Well that has to be the greatest complement ever :hugs:

well yeah the meetups as well, they are probably the best thing about TPF


----------



## Robstar1619 (Jan 6, 2008)

Wow..and wow..what can i say!.Just awsome picture:thumbup:


----------



## lostprophet (Jan 6, 2008)

thank you


----------



## Sirene (Jan 6, 2008)

Amazing !!


----------



## doenoe (Jan 7, 2008)

very nice. Lovely colors :thumbup:


----------



## Kleetz (Jan 7, 2008)

so beautiful it hurts


----------



## lostprophet (Jan 7, 2008)

cheers muchly


----------



## callisto (Jan 9, 2008)

stunning.
absolutley beautiful
great catch!


----------



## lostprophet (Jan 10, 2008)

many thanks


----------



## jstuedle (Jan 10, 2008)

LP, this is undoubtedly the best in-the-wild fox image I have ever seen. Simply stunning. Thank you so much for sharing.


----------



## Goldeeno (Jan 10, 2008)

Stunning shot, so cute and innocent... untill it eats my chickens!!!


----------



## IndieMe (Jan 10, 2008)

Such an amazing shot,

I don't understand how people can use them for fur.


----------



## lostprophet (Jan 10, 2008)

jstuedle said:


> LP, this is undoubtedly the best in-the-wild fox image I have ever seen. Simply stunning. Thank you so much for sharing.

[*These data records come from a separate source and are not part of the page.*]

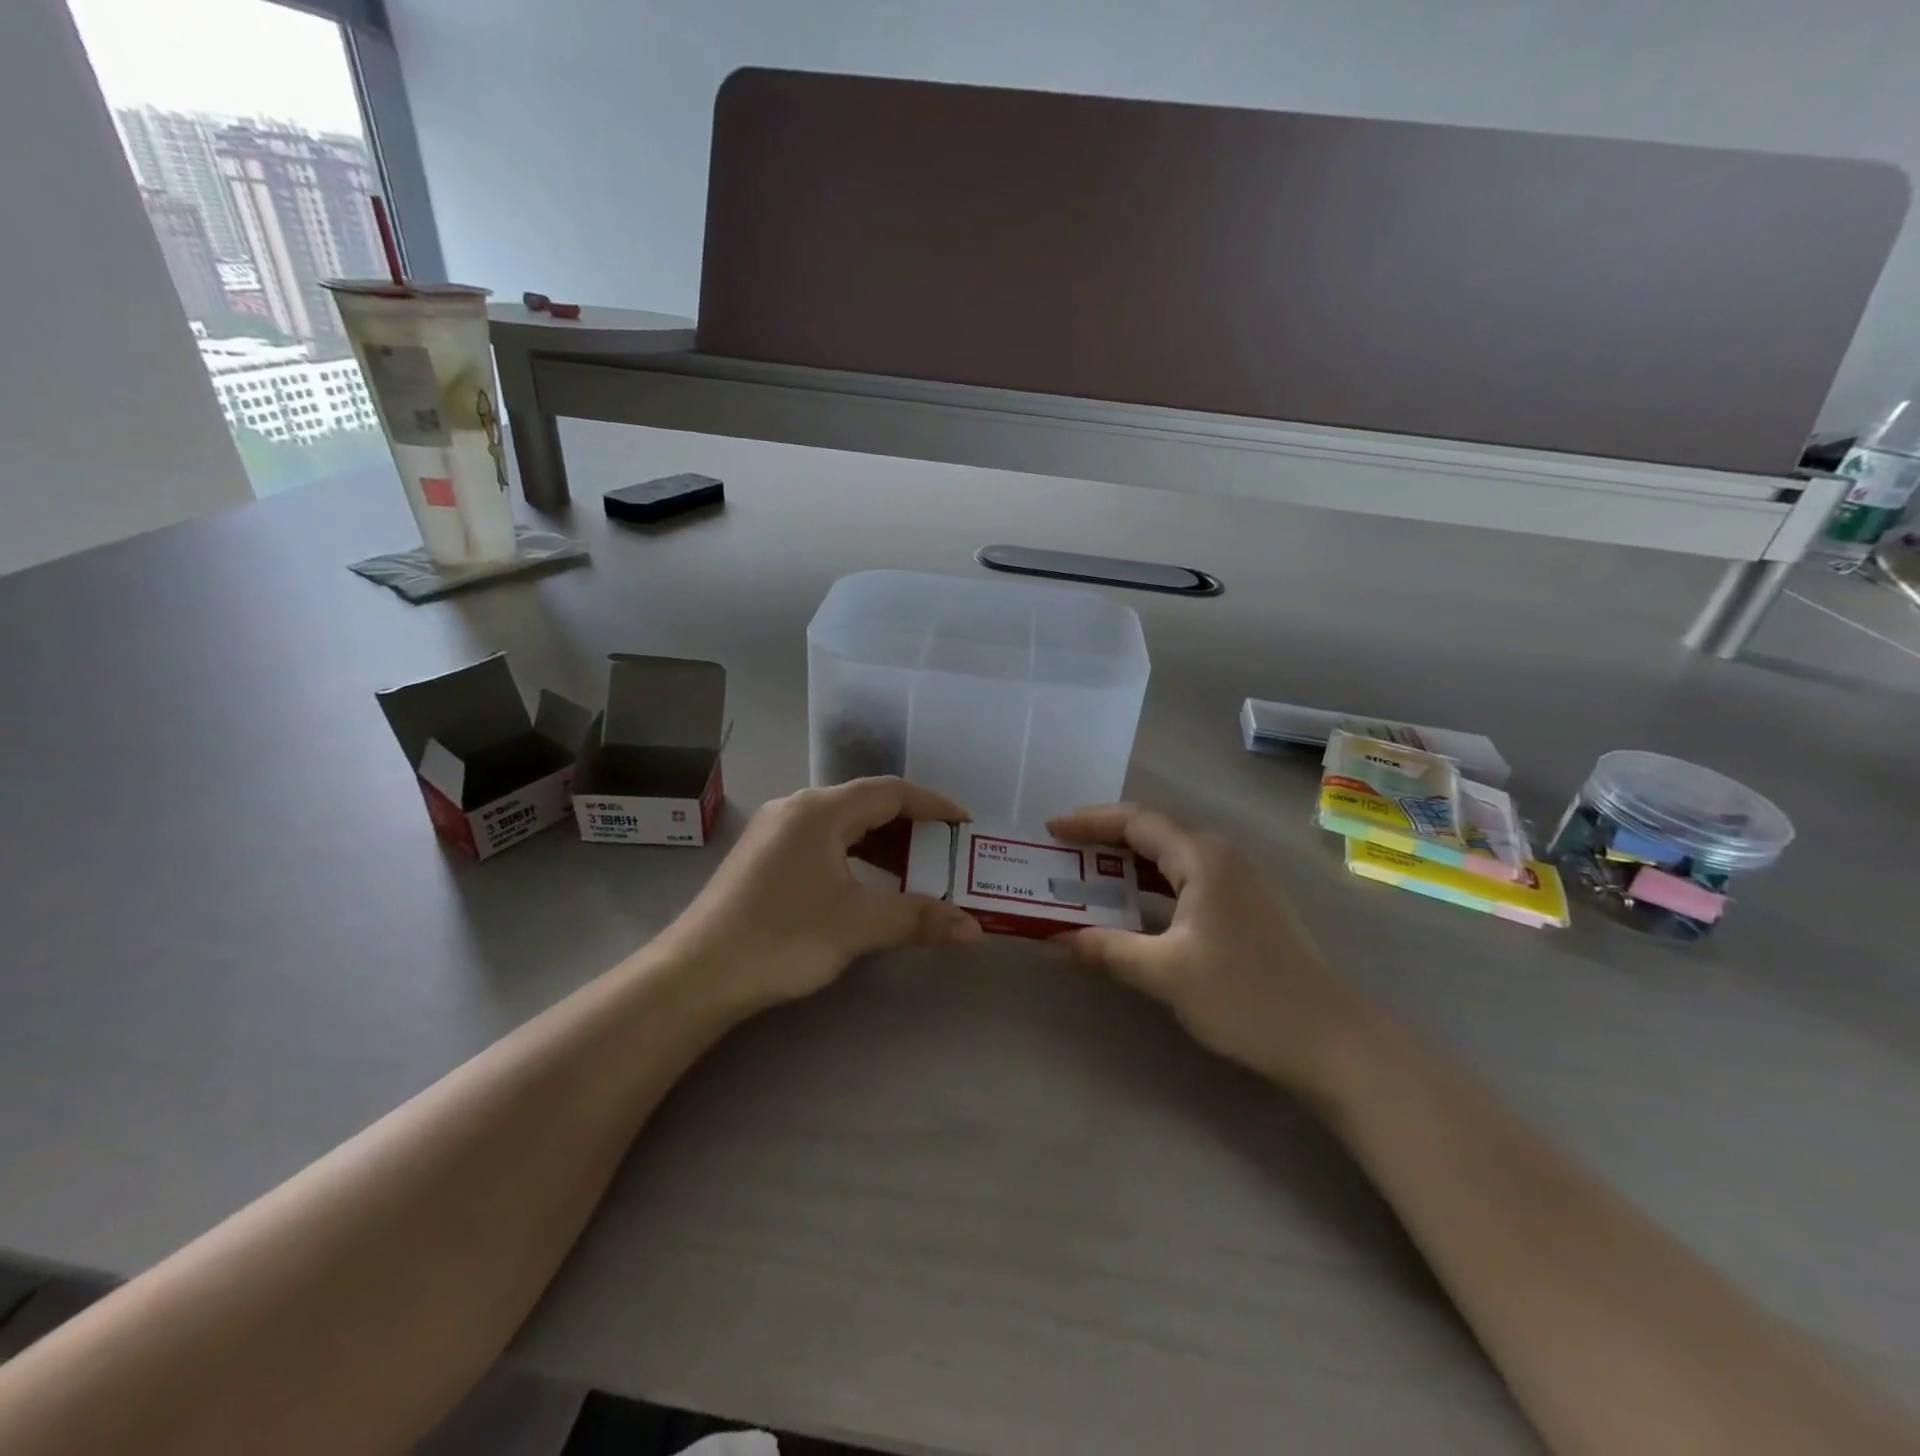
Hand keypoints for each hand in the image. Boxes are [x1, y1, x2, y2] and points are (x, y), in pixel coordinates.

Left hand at [656, 777, 981, 1015]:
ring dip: (883, 846)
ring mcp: (775, 832)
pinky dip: (855, 858)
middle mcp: (797, 808)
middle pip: (867, 805)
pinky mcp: (763, 858)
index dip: (934, 805)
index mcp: (821, 810)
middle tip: (945, 854)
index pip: (891, 792)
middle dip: (911, 829)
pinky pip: (823, 844)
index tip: (966, 825)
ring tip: (915, 873)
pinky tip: (867, 886)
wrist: (697, 974)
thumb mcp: (859, 925)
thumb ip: (919, 918)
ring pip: (843, 827)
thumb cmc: (783, 937)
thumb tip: (975, 930)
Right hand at [1048, 804, 1371, 1092]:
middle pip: (1153, 833)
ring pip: (1171, 858)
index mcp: (1203, 857)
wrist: (1331, 1041)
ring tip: (1086, 876)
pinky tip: (1133, 908)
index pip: (1136, 821)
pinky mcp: (1246, 908)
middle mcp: (1222, 857)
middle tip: (1062, 853)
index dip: (1089, 822)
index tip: (1051, 831)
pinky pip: (1187, 880)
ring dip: (1127, 865)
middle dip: (1104, 840)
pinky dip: (1151, 886)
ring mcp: (1239, 882)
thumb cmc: (1244, 996)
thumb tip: (1052, 940)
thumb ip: (1106, 950)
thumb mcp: (1165, 973)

well there is nothing wild about my fox shots but thank you anyway



Goldeeno said:


> Stunning shot, so cute and innocent... untill it eats my chickens!!!



many thanks
how about a better fence?



IndieMe said:


> Such an amazing shot,
> 
> I don't understand how people can use them for fur.



thank you

nor can I


----------